If the limits of the x-axis are not changed to accomodate all data, the existence of an outlier would still stay evident, due to the fact that the distribution function does not end before the axis limit and does not reach the line y=1.

Display of Infinity Values

If some infinity values are part of the data set, their existence cannot be seen in the histogram at all. In the CDF the existence of infinity values can be seen because the plot does not reach the lower line y=0 (for -Inf)or the upper line y=1 (for +Inf). The distance from the end of the CDF to the upper and lower lines also indicates the relative number of infinity values. This is true for negative infinities as well as for positive ones. Sometimes we mark these with circles for highlighting and easying the recognition of such values.

Identification of the Distribution Type

We agree that the identification of the type of a distribution may be simpler by the use of a histogram. Within the histogram one can easily recognize if the data is normally distributed or follows any different distribution type. On the other side one can directly apply the Kolmogorov Smirnov test if not only the empirical distribution function itself but also the CDF of the expected distribution type is plotted (compare the red line for a normal distribution in the following diagram). The maximum distance of these two curves in the y-direction verifies the type of the distribution. The smaller this difference is, the more evidence about the distribution type is given.

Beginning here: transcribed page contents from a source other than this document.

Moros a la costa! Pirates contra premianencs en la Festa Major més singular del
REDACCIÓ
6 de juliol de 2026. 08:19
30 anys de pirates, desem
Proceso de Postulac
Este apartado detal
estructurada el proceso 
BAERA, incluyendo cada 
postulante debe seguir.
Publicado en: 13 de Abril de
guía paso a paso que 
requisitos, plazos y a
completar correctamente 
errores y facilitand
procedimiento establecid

Identification of Clusters

Like for distribution types, the existence of clusters can be seen easily within the histogram.

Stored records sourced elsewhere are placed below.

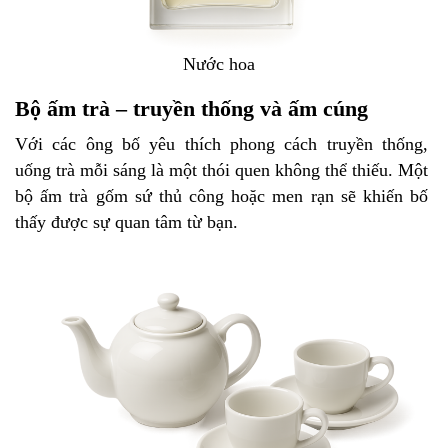
Nước hoa
Bộ ấm trà – truyền thống và ấm cúng
Với các ông bố yêu thích phong cách truyền thống,
uống trà mỗi sáng là một thói quen không thể thiếu. Một
bộ ấm trà gốm sứ thủ công hoặc men rạn sẽ khiến bố
thấy được sự quan tâm từ bạn.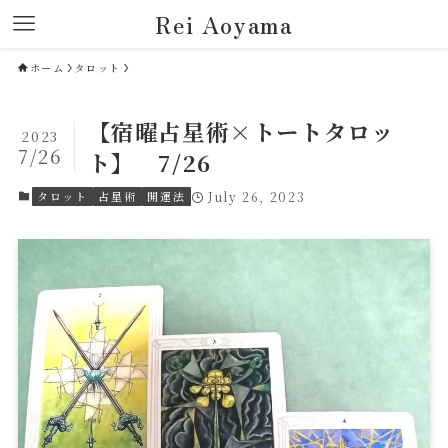
Rei Aoyama
ホーム
タロット
【宿曜占星術×トートタロッ
2023
7/26
ト】 7/26
タロット
占星術
開運法
July 26, 2023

But clusters can also be seen in the CDF clearly with only little practice. One only has to look for decreasing slope, where the gradient increases again later. An example can be seen in the next diagram, which relies on the same numbers than the histogram above.

Comparison of Several Data Sets

The CDF is much more suitable for comparisons of several data sets than a histogram. An arbitrary number of CDFs can be plotted into the same axes without any problems for comparisons. Hereby it is irrelevant how much data each set actually contains.

Histograms quickly become confusing and the different data sets can hardly be distinguished visually. Beside all the other disadvantages of the histogram, these are also much more complicated to produce here. For example all the bins have to be synchronized for all the data sets. This may even worsen the existing disadvantages of the histograms.

Safety Against Misinterpretation and Manipulation

A further disadvantage of the histogram is its sensitivity with respect to some display parameters, like the bin size. Take the example of the following normally distributed data set, which has been generated again by the MATLAB random number generator (randn(20,1)):

[0.5377, 0.5377, 1.8339, -2.2588, 0.8622, 0.3188, -1.3077, -0.4336, 0.3426, 3.5784, 2.7694, -1.3499, 3.0349, 0.7254, -0.063, 0.7147, -0.2050, -0.1241, 1.4897, 1.4090, 1.4172]

Depending on the chosen number of bins the resulting diagrams may differ significantly:

The histogram with 5 bins correlates largely with the expected normal distribution. The same numbers look completely different, when 6 bins are selected for illustration. In that case the histogram looks like a multimodal distribution with 3 clusters instead of a normal distribution.

In the case that axis limits are selected unluckily, the picture becomes even worse:

Contrary to that the display of the CDF is always clear and unique. If the axis limits are defined within the range of the data set, the CDF does not reach the lines y=0 or y=1. This clearly indicates that there is some more data available that cannot be seen in the current view. That way the CDF is much more robust against “manipulation” and misinterpretation due to unlucky display parameters.

Go back

Add a comment

Comment by Lynn |

I have no statistics background and my boss wanted me to make a cdf and this was extremely clear and helpful. Thanks!

Comment by Mike |

The number of samples can inform +/- 95% confidence bounds for the normal distribution fit to the data, or for others (Weibull, gev, ...) and it gives a better sense of "is the data better described by a <insert distribution here> distribution". Thank you for a nice, clear, article.